***** Text segment *****

As the two newest recruits to the MIGPROSP project, this is our first conference as part of the team and we are really looking forward to it. The programme for the conference, available here, is packed full of interesting papers and speakers and will make for two days of stimulating discussion. On the eve of the conference, we reflect what we are most excited about for the conference.

Laura: As part of the MIGPROSP project, my research analyses the governance of low-skilled labour migration in Southeast Asia so there are a number of speakers that I look forward to hearing, especially the opening panel on May 25th which includes Nicola Piper and Sandra Lavenex’s paper Regional migration governance in Asia: perspectives ‘from above’ and from below’. In the paper, they contrast the dissociation between formal highly selective mobility norms, which tend to reflect government’s preference for temporary movements of highly skilled professionals, with informal governance “from below” consisting of the “bottom up” mobilisation of civil society actors. In the paper, they seek to identify the venues through which these two largely dissociated processes may be brought closer to another.

***** Data to use *****

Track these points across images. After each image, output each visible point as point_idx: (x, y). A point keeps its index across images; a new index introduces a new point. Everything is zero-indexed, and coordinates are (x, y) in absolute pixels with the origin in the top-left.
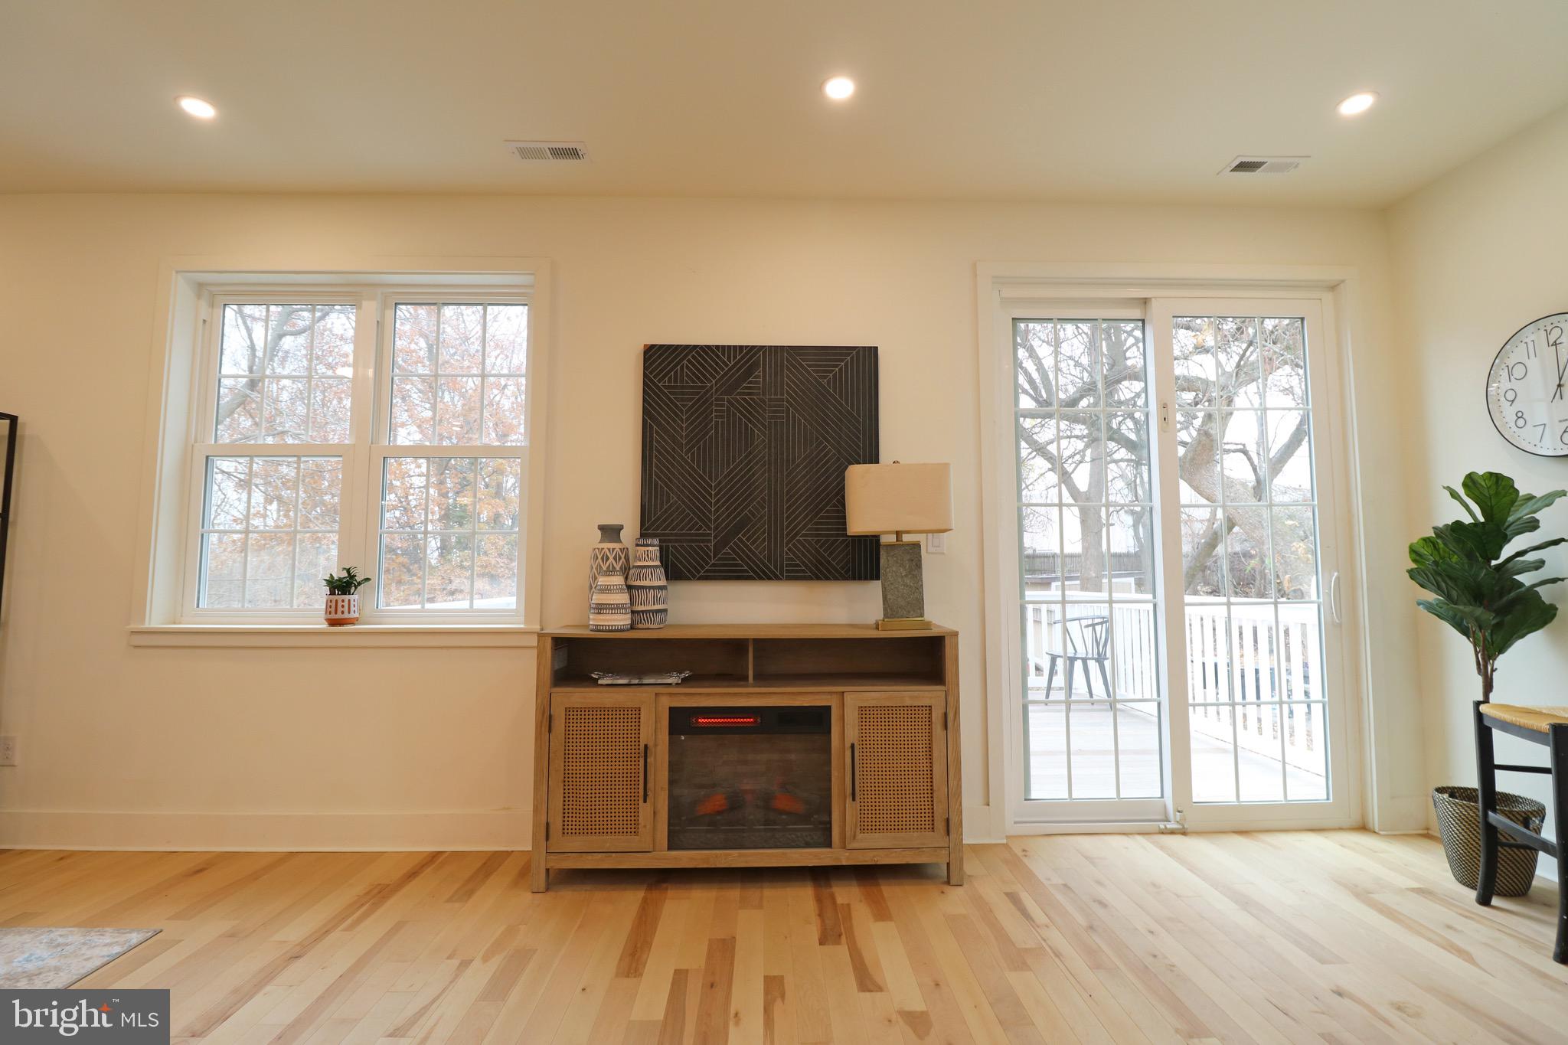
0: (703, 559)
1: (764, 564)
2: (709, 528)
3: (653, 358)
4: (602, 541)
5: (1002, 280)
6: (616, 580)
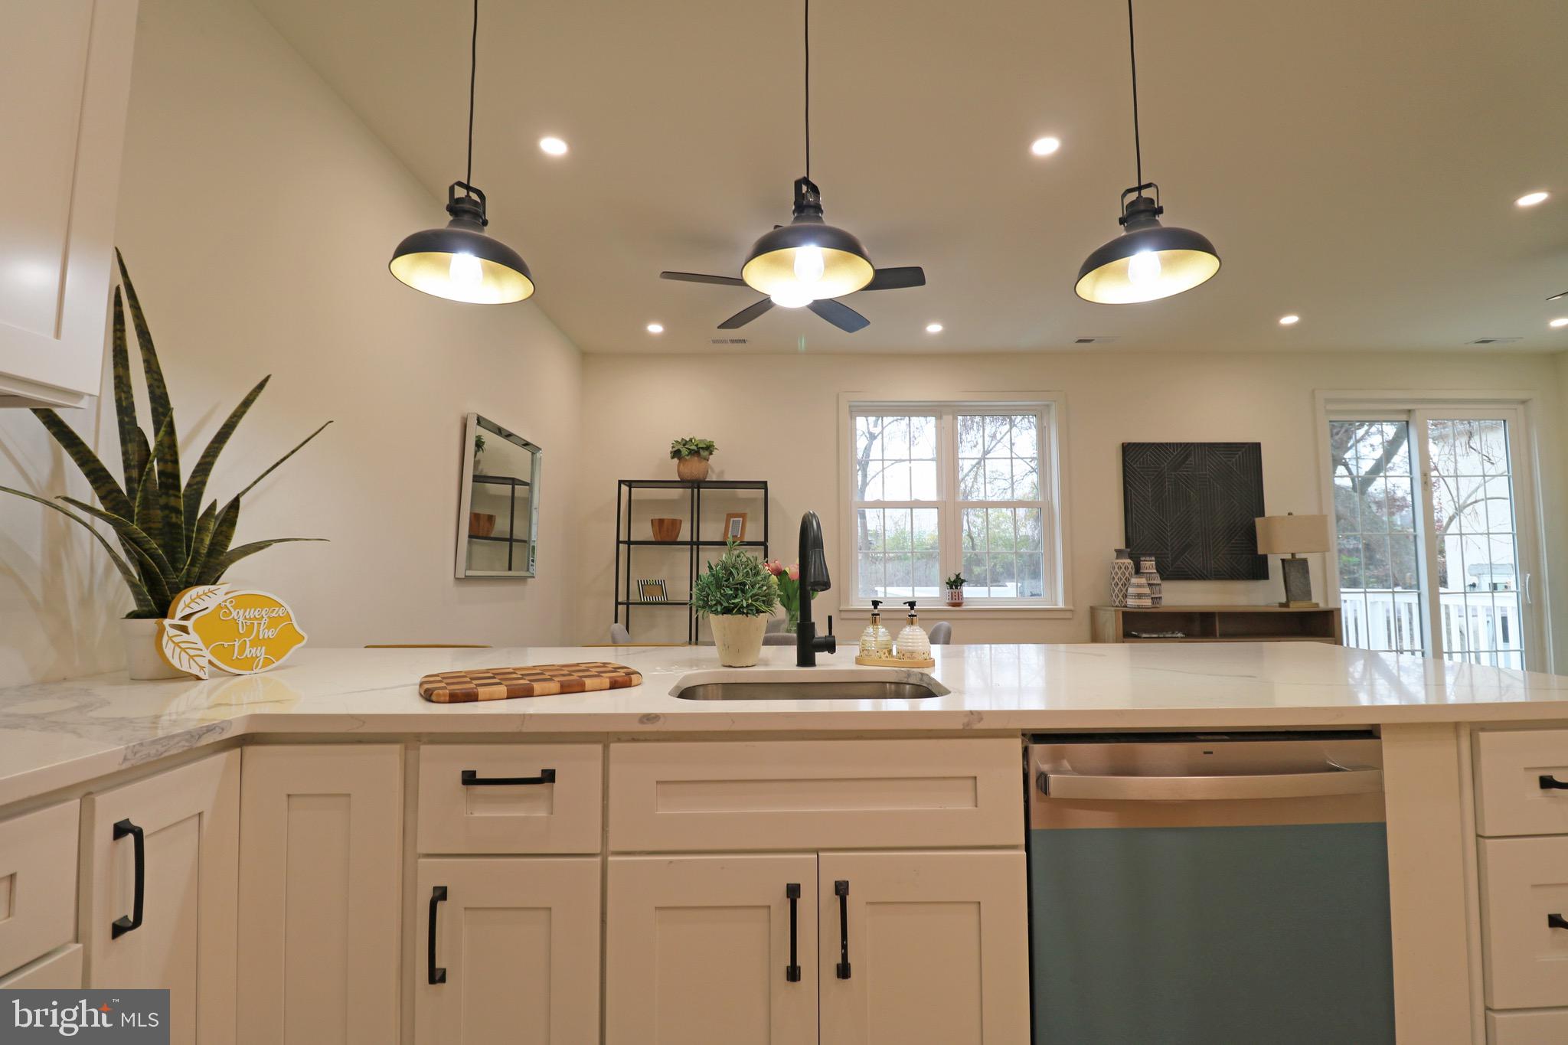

*****

◆ **Exercise requirements**:
1) Please print every line of the data items word for word, leaving out the pictures.
2) Carry on the MIGPROSP conference post from the point where it ends.

◆ **Outputs for the tasks**:
1)
Track these points across images. After each image, output each visible point as point_idx: (x, y). A point keeps its index across images; a new index introduces a new point. Everything is zero-indexed, and coordinates are (x, y) in absolute pixels with the origin in the top-left.
0: (703, 559)
1: (764, 564)
2: (709, 528)
3: (653, 358)
4: (602, 541)
5: (1002, 280)
6: (616, 580)

2)
On May 26th I am similarly looking forward to hearing Stefan Rother’s paper The uneven migration governance of ASEAN where he explores the uneven governance response to labour migration in Southeast Asia, notably the ‘glaring governance deficit’ of lower-skilled migration. Rother’s contribution will analyse how the governance deficit is addressed by the vibrant civil society in the region who provide ‘migration governance from below’. This is of particular interest as civil society organisations in Southeast Asia are some of the actors that will be included in my research.

As I am in the first year of the PhD and have very much been engrossed in the dynamics of migration governance in Southeast Asia, I also look forward to hearing insights about migration governance in other regions. For example, On May 26th I look forward to hearing Sarah Leonard’s paper Frontex and asylum seekers: between securitization and human rights where she will present the activities of the European External Borders agency Frontex, examining the various criticisms that have been levelled at the agency with regard to respect for human rights, especially asylum-seekers’ rights, and analysing the various changes that have been introduced to respond to criticisms.

Finally, I should add that, as I have never been to Florence before, I am really looking forward to seeing the city!

Andrea: Differently from Laura, my research investigates the governance of asylum-seeking migration in Italy and I am thus particularly looking forward to hearing the many speakers that are going to deal with issues related to the current European “refugee crisis”. It is so exciting, at the end of my first year, the idea of meeting scholars that are largely referenced in my literature review, to know how their research activity has recently developed and to speak to them in person!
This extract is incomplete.